** Entries supplied follows **
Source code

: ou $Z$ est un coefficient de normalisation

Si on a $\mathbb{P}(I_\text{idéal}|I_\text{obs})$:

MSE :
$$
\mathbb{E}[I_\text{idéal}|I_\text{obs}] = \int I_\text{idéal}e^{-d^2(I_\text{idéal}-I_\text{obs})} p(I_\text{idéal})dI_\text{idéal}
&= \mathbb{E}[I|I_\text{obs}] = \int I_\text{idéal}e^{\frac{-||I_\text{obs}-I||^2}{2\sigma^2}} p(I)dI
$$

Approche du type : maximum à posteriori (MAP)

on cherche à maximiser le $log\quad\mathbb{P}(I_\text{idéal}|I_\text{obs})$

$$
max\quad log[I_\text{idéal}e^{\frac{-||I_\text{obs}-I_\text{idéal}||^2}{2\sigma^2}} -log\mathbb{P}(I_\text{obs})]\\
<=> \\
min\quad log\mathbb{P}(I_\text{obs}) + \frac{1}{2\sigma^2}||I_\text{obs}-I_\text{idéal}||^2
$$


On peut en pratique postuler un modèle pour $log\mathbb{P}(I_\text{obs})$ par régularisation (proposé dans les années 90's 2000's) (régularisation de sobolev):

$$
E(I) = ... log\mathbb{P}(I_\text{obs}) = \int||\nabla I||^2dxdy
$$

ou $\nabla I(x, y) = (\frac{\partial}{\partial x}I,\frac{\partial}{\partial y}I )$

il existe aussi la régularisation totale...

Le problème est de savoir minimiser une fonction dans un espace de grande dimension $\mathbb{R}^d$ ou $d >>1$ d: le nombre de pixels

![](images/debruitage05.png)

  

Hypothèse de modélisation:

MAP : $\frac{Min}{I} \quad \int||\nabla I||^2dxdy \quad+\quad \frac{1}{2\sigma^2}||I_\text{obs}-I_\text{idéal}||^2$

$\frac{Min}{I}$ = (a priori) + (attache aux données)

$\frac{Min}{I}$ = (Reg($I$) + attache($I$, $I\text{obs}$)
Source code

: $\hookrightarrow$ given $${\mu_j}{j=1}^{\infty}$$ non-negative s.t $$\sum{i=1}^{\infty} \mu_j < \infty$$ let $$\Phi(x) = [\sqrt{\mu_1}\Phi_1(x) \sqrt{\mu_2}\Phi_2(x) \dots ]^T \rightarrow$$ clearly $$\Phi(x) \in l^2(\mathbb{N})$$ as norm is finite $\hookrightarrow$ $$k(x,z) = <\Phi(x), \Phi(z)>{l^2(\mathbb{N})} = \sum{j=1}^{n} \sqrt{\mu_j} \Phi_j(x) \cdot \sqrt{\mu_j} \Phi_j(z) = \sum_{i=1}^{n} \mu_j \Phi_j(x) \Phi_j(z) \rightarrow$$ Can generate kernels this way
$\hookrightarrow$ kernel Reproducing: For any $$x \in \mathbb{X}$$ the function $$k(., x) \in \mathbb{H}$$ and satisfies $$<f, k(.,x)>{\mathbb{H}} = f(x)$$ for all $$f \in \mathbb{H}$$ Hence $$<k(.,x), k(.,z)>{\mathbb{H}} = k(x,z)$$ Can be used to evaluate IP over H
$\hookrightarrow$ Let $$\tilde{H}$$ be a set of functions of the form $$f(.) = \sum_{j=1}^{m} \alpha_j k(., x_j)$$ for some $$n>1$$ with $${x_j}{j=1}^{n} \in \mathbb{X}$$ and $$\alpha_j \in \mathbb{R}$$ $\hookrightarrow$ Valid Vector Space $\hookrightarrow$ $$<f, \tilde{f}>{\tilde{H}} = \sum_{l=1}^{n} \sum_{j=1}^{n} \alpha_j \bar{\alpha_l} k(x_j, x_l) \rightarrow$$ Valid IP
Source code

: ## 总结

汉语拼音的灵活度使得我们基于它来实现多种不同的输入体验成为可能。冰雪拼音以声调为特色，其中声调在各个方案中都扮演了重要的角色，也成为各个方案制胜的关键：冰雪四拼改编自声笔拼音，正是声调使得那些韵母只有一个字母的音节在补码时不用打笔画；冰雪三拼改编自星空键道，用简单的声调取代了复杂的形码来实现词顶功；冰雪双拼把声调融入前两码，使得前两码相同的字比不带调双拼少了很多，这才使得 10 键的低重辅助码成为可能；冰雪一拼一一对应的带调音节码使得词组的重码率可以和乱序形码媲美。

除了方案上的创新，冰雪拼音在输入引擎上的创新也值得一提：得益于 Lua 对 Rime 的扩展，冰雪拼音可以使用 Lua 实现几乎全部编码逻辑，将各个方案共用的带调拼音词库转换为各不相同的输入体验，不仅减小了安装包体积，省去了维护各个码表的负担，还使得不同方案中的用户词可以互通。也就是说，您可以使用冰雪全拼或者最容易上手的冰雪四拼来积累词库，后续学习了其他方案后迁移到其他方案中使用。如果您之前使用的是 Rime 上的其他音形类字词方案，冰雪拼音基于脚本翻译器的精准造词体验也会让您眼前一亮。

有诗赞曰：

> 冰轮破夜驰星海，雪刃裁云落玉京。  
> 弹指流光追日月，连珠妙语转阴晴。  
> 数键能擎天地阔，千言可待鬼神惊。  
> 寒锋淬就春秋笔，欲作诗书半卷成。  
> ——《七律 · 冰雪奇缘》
** End of Entries supplied **
Can you turn the lines from the one containing "除了方案上的创新，冰雪拼音在输入引擎上的创新也值得一提：得益于 Lua 对" through the end of the lines above into a numbered list, leaving out any blank lines?

1. 除了方案上的创新，冰雪拼音在输入引擎上的创新也值得一提：得益于 Lua 对 Rime 的扩展，冰雪拼音可以使用 Lua 实现几乎全部编码逻辑，将各个方案共用的带调拼音词库转换为各不相同的输入体验，不仅减小了安装包体积，省去了维护各个码表的负担，还使得不同方案中的用户词可以互通。也就是说，您可以使用冰雪全拼或者最容易上手的冰雪四拼来积累词库，后续学习了其他方案后迁移到其他方案中使用。如果您之前使用的是 Rime 上的其他音形类字词方案，冰雪拼音基于脚本翻译器的精准造词体验也会让您眼前一亮。
2. 有诗赞曰：
3. > 冰轮破夜驰星海，雪刃裁云落玉京。  
4. > 弹指流光追日月，连珠妙语转阴晴。  
5. > 数键能擎天地阔，千言可待鬼神惊。  
6. > 寒锋淬就春秋笔，欲作诗书半卷成。  
7. > ——《七律 · 冰雪奇缘》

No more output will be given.